[Info-vax] Whither VMS?
glen herrmannsfeldt
gah at ugcs.caltech.edu
Thu Oct 1 13:14:37 EDT 2009
Bob Eager <rde42 at spamcop.net> wrote:
< On Thu, 01 Oct 2009 09:07:02 -0500, Bob Koehler wrote:
<> In article <7ij0ueF30a3ujU4 at mid.individual.net>, Bob Eager
<> <rde42 at spamcop.net> writes:
<> Which makes you wonder why the inventors of C settled on such a
<> design in a day when CPUs were so much slower. If I had a system
<> slower than a PDP-11/70, I'd have wanted it to spend it's time doing
<> better things.
< I never saw that that, in particular, caused any kind of performance
< problem. The libraries that used it were few - it's not often that you
< need to know the length of a string; more often you need to know when
< you've reached the end, and that is equally well served by a count or a
< terminator.
I have. I have seen strcat() called inside a loop for building
up a string while reading it in one line at a time. The resulting
algorithm is O(n**2). (O(pow(n,2)) for C programmers.) It was
fast enough in testing, but in production the strings were millions
of characters long and most of the time was spent in that loop.

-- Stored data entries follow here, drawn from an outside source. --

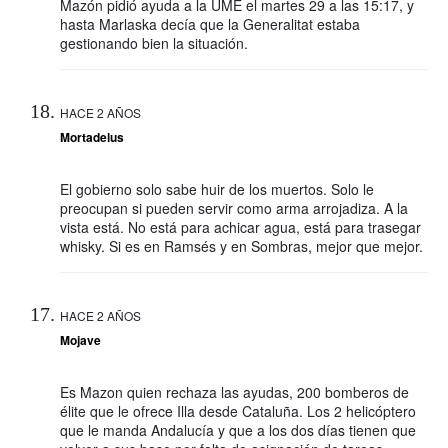
Mazón pidió ayuda a la UME el martes 29 a las 15:17, y
hasta Marlaska decía que la Generalitat estaba
gestionando bien la situación.
HACE 2 AÑOS
Mortadelus
El gobierno solo sabe huir de los muertos. Solo le
preocupan si pueden servir como arma arrojadiza. A la
vista está. No está para achicar agua, está para trasegar
whisky. Si es en Ramsés y en Sombras, mejor que mejor.
HACE 2 AÑOS
Mojave
Es Mazon quien rechaza las ayudas, 200 bomberos de
élite que le ofrece Illa desde Cataluña. Los 2 helicóptero
que le manda Andalucía y que a los dos días tienen que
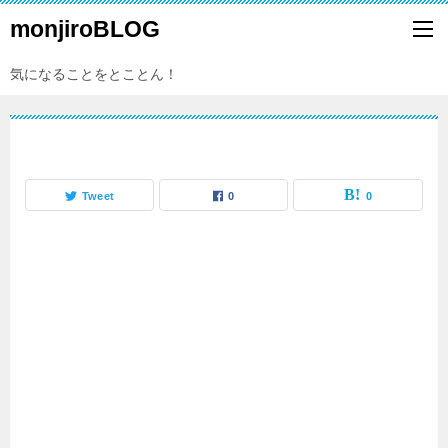
monjiroBLOG
気になることをとことん！
Tweet
0
0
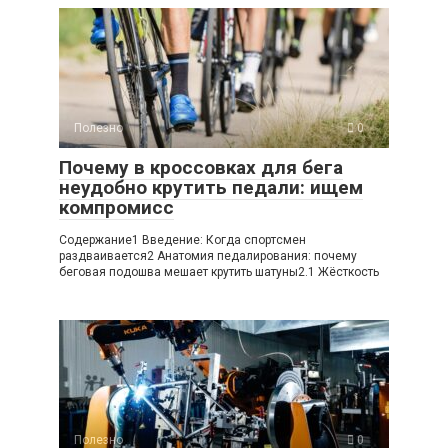
Полезно
0
Почему в кроссовках для бега
неудобно крутить педали: ищем
компромисс
Содержание1 Введение: Когда спортсмен
раздваивается2 Анатомия педалирования: почему
беговая подошва мешает крутить шатуны2.1 Жёсткость
Полезно
0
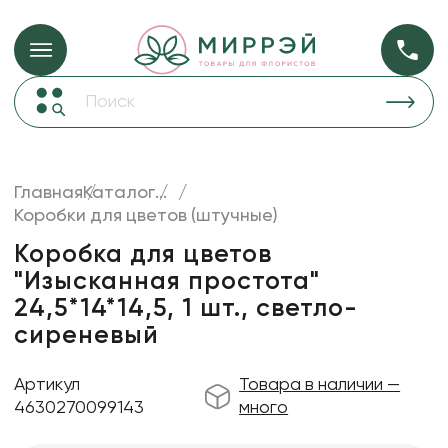
Упаковка для ц
Упаковка для цветов и подарков
Новогодние украшения
Бумага
48
Корзины и плетеные изделия
Главная
Каталог
...
Коробки для цветов
Коробки для цветов (штучные)
Пленка
18
Декор для дома
прозрачная
Коробка для цветов
"Изысканная простота"
Лента
24,5*14*14,5, 1 шт., светло-
Товары для флористов
сиреневый
Пакеты для цветов и подарков
Артикул
Товара в наличии —
Искусственные цветы и растения
4630270099143
много
Декоративные вазы, кашпо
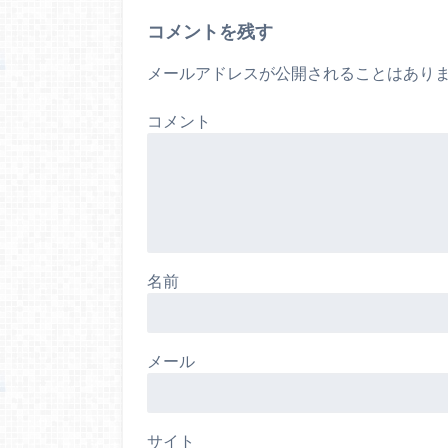
コメントを残す
メールアドレスが公開されることはあり
コメント
名前
メール
サイト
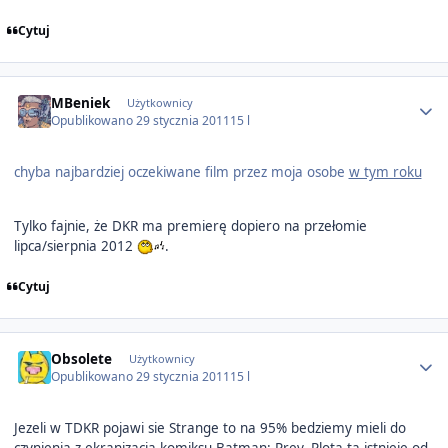
Cytuj
Author stats
MBeniek
Użytkownicy
Opublikowano
29 stycznia 2011
15 l
chyba najbardziej oczekiwane film przez moja osobe
w tym roku
Tylko fajnie, że DKR ma premierę dopiero na przełomie
lipca/sierpnia 2012
.
Cytuj
Author stats
Obsolete
Użytkownicy
Opublikowano
29 stycznia 2011
15 l
Jezeli w TDKR pojawi sie Strange to na 95% bedziemy mieli do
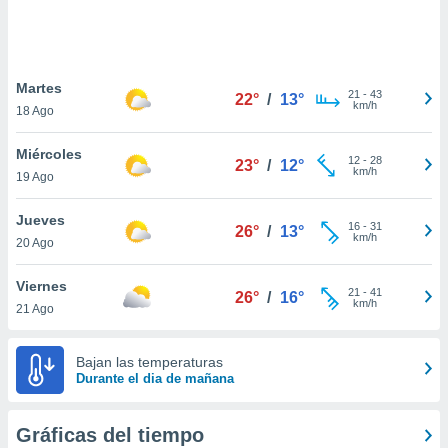
ste abono
 botón
.
Martes
21
-
43
22°
/
13°
nto,
km/h
18 Ago
cios
Miércoles
kies,
12
-
28
23°
/
12°
km/h
19 Ago
ores únicos
as similares
nar,
Jueves
16
-
31
26°
/
13°
rocesar
km/h
20 Ago
onales como
 este sitio
Viernes
recciones IP
21
-
41
26°
/
16°
km/h
21 Ago
ficadores de
 posible
s
Bajan las temperaturas
 traten tus
Durante el dia de mañana
nales en
 interés
go a lo que
Gráficas del tiempo
nerte. Para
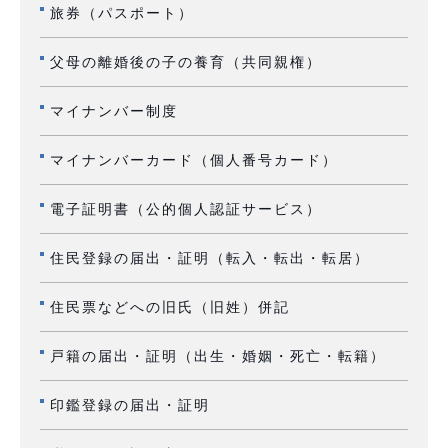
旅券（パスポート）
父母の離婚後の子の養育（共同親権）
マイナンバー制度
マイナンバーカード（個人番号カード）
電子証明書（公的個人認証サービス）
住民登録の届出・証明（転入・転出・転居）
住民票などへの旧氏（旧姓）併記
戸籍の届出・証明（出生・婚姻・死亡・転籍）
印鑑登録の届出・証明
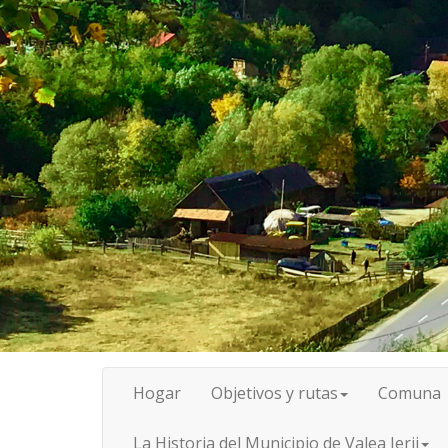
Hogar
Objetivos y rutas
Comuna
La Historia del Municipio de Valea Ierii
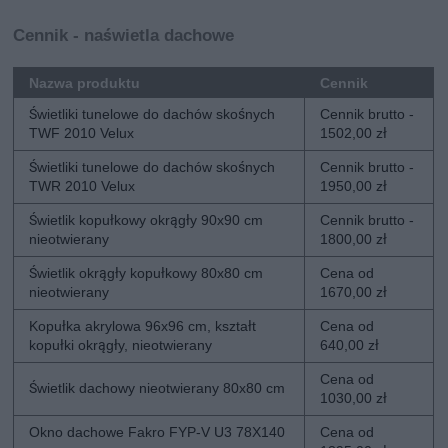
Cennik - naświetla dachowe
Nazwa produktu
Cennik
Świetliki tunelowe do dachów skośnych
Cennik brutto -
TWF 2010 Velux
1502,00 zł
Świetliki tunelowe do dachów skośnych
Cennik brutto -
TWR 2010 Velux
1950,00 zł
Świetlik kopułkowy okrągły 90x90 cm
Cennik brutto -
nieotwierany
1800,00 zł
Świetlik okrągły kopułkowy 80x80 cm
Cena od
nieotwierany
1670,00 zł
Kopułka akrylowa 96x96 cm, kształt
Cena od
kopułki okrągły, nieotwierany
640,00 zł
Cena od
Świetlik dachowy nieotwierany 80x80 cm
1030,00 zł
Okno dachowe Fakro FYP-V U3 78X140
Cena od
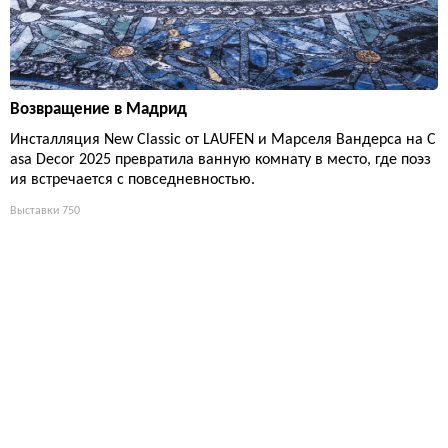
Возвращение в Мадрид
Инсталляция New Classic от LAUFEN и Марселя Вандерса на C
asa Decor 2025 превратила ванную комнату в место, где поэз
ия встречается с повседневностью.
Выставки
750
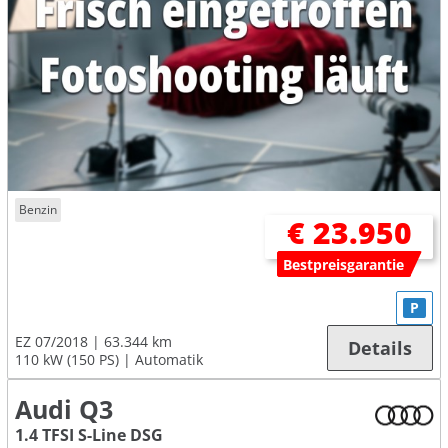
Benzin
€ 23.950
Bestpreisgarantie
P
EZ 07/2018
63.344 km
Details
110 kW (150 PS)
Automatik
Audi Q3
1.4 TFSI S-Line DSG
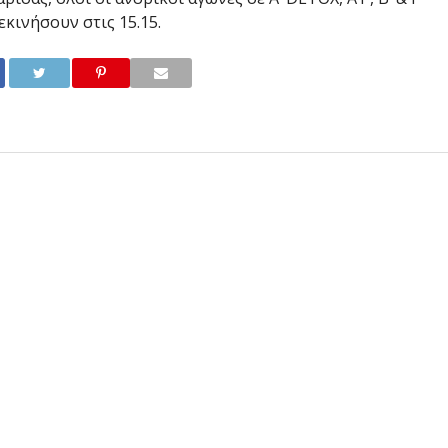
κινήσουν στις 15.15.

< However, they didn't want a real limit on the lengths of strings. If
< they'd used a length prefix (as the predecessor to C did) they'd have had
< to make it two bytes, minimum. That would have used an extra byte per
< string, a waste of an even more valuable resource.

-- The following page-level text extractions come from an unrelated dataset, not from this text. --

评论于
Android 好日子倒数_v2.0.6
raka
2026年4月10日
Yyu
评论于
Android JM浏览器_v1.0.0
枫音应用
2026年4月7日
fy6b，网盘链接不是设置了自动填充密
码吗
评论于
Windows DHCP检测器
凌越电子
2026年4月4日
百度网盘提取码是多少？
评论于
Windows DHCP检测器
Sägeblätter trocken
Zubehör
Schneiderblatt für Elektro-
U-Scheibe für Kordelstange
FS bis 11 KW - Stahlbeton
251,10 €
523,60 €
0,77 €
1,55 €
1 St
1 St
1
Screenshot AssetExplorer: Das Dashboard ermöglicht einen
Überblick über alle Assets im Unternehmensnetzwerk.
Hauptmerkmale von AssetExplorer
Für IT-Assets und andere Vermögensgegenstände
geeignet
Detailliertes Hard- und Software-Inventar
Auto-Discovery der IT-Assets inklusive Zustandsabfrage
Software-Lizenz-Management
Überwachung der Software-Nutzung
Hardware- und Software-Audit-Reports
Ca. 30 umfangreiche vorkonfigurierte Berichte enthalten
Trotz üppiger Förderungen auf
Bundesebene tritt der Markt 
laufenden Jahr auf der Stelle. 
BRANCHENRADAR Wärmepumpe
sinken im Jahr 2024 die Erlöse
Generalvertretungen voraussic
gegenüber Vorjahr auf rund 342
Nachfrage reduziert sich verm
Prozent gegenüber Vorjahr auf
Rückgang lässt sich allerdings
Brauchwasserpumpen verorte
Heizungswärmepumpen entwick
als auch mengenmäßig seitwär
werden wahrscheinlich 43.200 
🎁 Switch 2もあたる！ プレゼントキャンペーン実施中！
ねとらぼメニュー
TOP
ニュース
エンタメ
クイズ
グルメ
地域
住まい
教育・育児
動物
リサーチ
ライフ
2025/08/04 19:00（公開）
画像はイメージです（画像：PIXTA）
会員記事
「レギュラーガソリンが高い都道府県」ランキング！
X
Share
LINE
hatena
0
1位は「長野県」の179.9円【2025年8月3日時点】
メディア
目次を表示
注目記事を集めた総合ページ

One result of null termination is the easy buffer overflow of
many programs today that don't properly check lengths. Length
at the beginning doesn't work so well if you want pointers to
other than the beginning of a string. The other way is with
a structure containing a length and pointer, pretty much what
Java does with String.
< CPU time is 'extensible'; you can wait a little longer. Memory is not;
< lack of it is a showstopper (overlays aside).
Assuming that the program finishes before you need the result.